Repeat the passage below on lament and racial justice in full, word for word.

- Text excerpt:
## BEGIN

What does one white woman from the suburbs do? How do I fight for justice? How can I first listen and learn and lament in a culture that has no words for such things? How, instead, we have wars on social media about who is right and who is wrong.
I wonder if our fighting is just a mask for our deep guttural cry that the world is not as it should be. It’s easier to fight than to be sad. It’s easier to do, do, do than listen. It’s easier to be loud than quiet. But learning the language of lament as a white mother begins in a humble spot.
I brought my children to a neighborhood vigil after George Floyd was killed. We wore our masks. We kneeled on the ground. We wore black. We tried to keep our candles lit, but the wind kept putting them out. It seemed altogether too small an offering and too small of an event. We felt untethered. Were we doing this all wrong? Perhaps.
I’ve muted my social media, not gotten into it with those who want to parse words on Facebook. I’ve supported my husband through hard conversations around how the gospel means we care about our hurting brothers and sisters, and we’ve had our fair share of challenging conversations around words like privilege, justice, and gospel. It does not feel enough to anchor us in a tumultuous world.
I’ve handed out books to white friends. I’m reading new ones. Words, the currency writers and revolutionaries traffic in, feel too small and too big – like we cannot get our common humanity inside of them to converse together anymore.
We do our small things with love. I take out the book of Psalms and pray the words. In my minivan, we talk about racism and what it means that my boys will grow up to be white men. I do not have the same conversations as the mother of a black boy. But I cannot ignore these conversations every time a black man or woman is killed anymore.

## END

- Entries provided:
## BEGIN

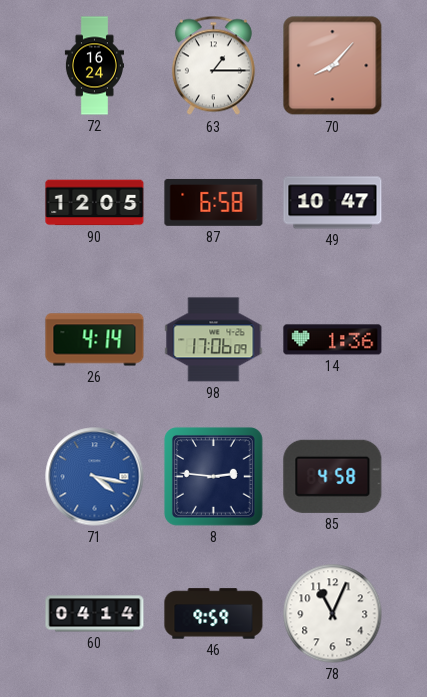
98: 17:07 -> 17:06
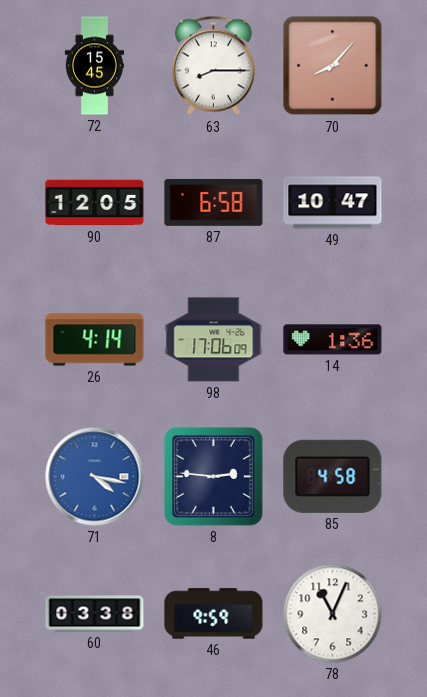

## END
## BEGIN

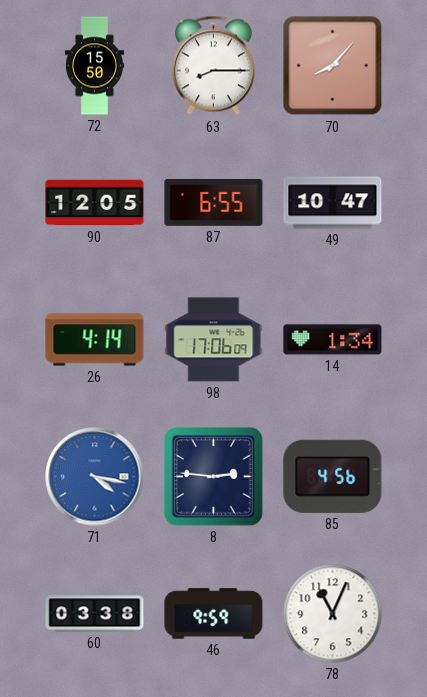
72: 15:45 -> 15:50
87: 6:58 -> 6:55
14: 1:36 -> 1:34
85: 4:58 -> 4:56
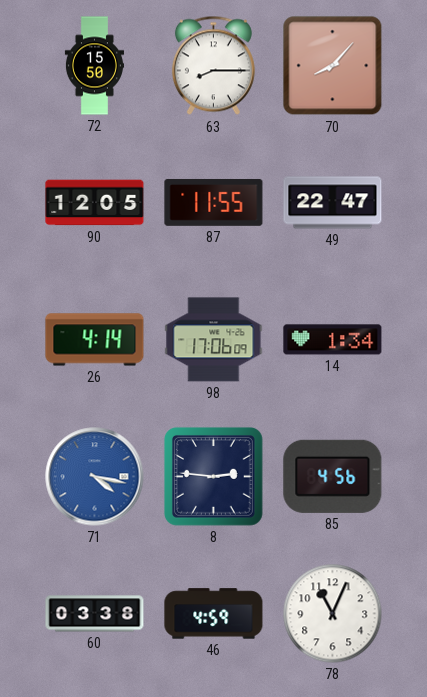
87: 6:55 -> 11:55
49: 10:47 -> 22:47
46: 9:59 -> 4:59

## END

- Result for this exercise:
What does one white woman from the suburbs do? How do I fight for justice? How can I first listen and learn and lament in a culture that has no words for such things? How, instead, we have wars on social media about who is right and who is wrong.
I wonder if our fighting is just a mask for our deep guttural cry that the world is not as it should be. It’s easier to fight than to be sad. It’s easier to do, do, do than listen. It’s easier to be loud than quiet. But learning the language of lament as a white mother begins in a humble spot.
I brought my children to a neighborhood vigil after George Floyd was killed. We wore our masks. We kneeled on the ground. We wore black. We tried to keep our candles lit, but the wind kept putting them out. It seemed altogether too small an offering and too small of an event. We felt untethered. Were we doing this all wrong? Perhaps.
I’ve muted my social media, not gotten into it with those who want to parse words on Facebook. I’ve supported my husband through hard conversations around how the gospel means we care about our hurting brothers and sisters, and we’ve had our fair share of challenging conversations around words like privilege, justice, and gospel. It does not feel enough to anchor us in a tumultuous world.
I’ve handed out books to white friends. I’m reading new ones. Words, the currency writers and revolutionaries traffic in, feel too small and too big – like we cannot get our common humanity inside of them to converse together anymore.
We do our small things with love. I take out the book of Psalms and pray the words. In my minivan, we talk about racism and what it means that my boys will grow up to be white men. I do not have the same conversations as the mother of a black boy. But I cannot ignore these conversations every time a black man or woman is killed anymore.